● Provided data:

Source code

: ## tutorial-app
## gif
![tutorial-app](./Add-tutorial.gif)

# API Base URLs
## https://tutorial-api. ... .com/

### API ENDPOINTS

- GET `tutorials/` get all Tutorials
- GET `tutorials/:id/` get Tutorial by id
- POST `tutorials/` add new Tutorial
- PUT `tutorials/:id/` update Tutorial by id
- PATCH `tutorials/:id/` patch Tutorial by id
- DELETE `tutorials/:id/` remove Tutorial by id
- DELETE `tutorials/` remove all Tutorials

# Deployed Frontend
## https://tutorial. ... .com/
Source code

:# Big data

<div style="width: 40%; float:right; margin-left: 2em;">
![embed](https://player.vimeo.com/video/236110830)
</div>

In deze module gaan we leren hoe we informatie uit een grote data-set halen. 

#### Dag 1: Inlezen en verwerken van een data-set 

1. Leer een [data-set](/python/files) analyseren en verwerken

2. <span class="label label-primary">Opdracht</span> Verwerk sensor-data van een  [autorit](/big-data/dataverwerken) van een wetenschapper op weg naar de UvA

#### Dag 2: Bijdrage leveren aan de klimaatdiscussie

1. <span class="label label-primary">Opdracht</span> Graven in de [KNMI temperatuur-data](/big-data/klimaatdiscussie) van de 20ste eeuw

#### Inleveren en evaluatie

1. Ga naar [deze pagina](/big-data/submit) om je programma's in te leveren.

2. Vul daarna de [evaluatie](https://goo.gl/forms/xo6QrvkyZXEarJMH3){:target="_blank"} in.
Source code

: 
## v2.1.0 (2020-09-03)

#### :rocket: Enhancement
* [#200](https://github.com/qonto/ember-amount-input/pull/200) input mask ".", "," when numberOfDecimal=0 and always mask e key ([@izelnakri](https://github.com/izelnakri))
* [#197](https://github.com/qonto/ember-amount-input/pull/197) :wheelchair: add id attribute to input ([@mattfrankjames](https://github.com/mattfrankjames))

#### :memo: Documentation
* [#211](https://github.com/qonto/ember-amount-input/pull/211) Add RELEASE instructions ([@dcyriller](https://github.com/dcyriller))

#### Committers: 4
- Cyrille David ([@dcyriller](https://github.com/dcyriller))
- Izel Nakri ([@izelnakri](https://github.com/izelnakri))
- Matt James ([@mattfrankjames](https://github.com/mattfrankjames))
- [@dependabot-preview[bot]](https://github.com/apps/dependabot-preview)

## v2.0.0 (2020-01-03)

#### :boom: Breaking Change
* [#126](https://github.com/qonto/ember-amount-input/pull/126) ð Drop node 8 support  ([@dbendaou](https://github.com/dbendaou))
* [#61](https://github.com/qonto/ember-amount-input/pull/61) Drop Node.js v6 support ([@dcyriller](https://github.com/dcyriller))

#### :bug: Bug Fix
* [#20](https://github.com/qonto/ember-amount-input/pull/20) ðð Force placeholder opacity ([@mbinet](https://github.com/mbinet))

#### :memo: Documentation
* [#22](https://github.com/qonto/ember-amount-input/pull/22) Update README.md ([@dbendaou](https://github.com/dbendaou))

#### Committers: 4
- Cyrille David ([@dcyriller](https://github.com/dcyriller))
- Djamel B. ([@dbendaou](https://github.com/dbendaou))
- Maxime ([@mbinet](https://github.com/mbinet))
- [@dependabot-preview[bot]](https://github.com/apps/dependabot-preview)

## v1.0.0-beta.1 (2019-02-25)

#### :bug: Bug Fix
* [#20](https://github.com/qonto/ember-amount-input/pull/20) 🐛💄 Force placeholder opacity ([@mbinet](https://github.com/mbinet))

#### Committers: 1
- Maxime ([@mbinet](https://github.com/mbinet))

● Problem to solve:
Set the entries down again exactly, beginning with their first line and ending with the line that contains "e key ([@izelnakri](https://github.com/izelnakri))"; omit all other lines.

● Response:
Source code

: ## tutorial-app
## gif
![tutorial-app](./Add-tutorial.gif)

# API Base URLs
## https://tutorial-api. ... .com/

### API ENDPOINTS

- GET `tutorials/` get all Tutorials
- GET `tutorials/:id/` get Tutorial by id
- POST `tutorials/` add new Tutorial
- PUT `tutorials/:id/` update Tutorial by id
- PATCH `tutorials/:id/` patch Tutorial by id
- DELETE `tutorials/:id/` remove Tutorial by id
- DELETE `tutorials/` remove all Tutorials

# Deployed Frontend
## https://tutorial. ... .com/
Source code

:# Big data

<div style="width: 40%; float:right; margin-left: 2em;">
![embed](https://player.vimeo.com/video/236110830)
</div>

In deze module gaan we leren hoe we informatie uit een grote data-set halen. 

#### Dag 1: Inlezen en verwerken van een data-set 

1. Leer een [data-set](/python/files) analyseren en verwerken

2. <span class="label label-primary">Opdracht</span> Verwerk sensor-data van een  [autorit](/big-data/dataverwerken) van een wetenschapper op weg naar de UvA

#### Dag 2: Bijdrage leveren aan de klimaatdiscussie

1. <span class="label label-primary">Opdracht</span> Graven in de [KNMI temperatuur-data](/big-data/klimaatdiscussie) van de 20ste eeuw

#### Inleveren en evaluatie

1. Ga naar [deze pagina](/big-data/submit) om je programma's in te leveren.

2. Vul daarna de [evaluatie](https://goo.gl/forms/xo6QrvkyZXEarJMH3){:target="_blank"} in.
Source code

: 
## v2.1.0 (2020-09-03)

#### :rocket: Enhancement
* [#200](https://github.com/qonto/ember-amount-input/pull/200) input mask ".", "," when numberOfDecimal=0 and always mask e key ([@izelnakri](https://github.com/izelnakri))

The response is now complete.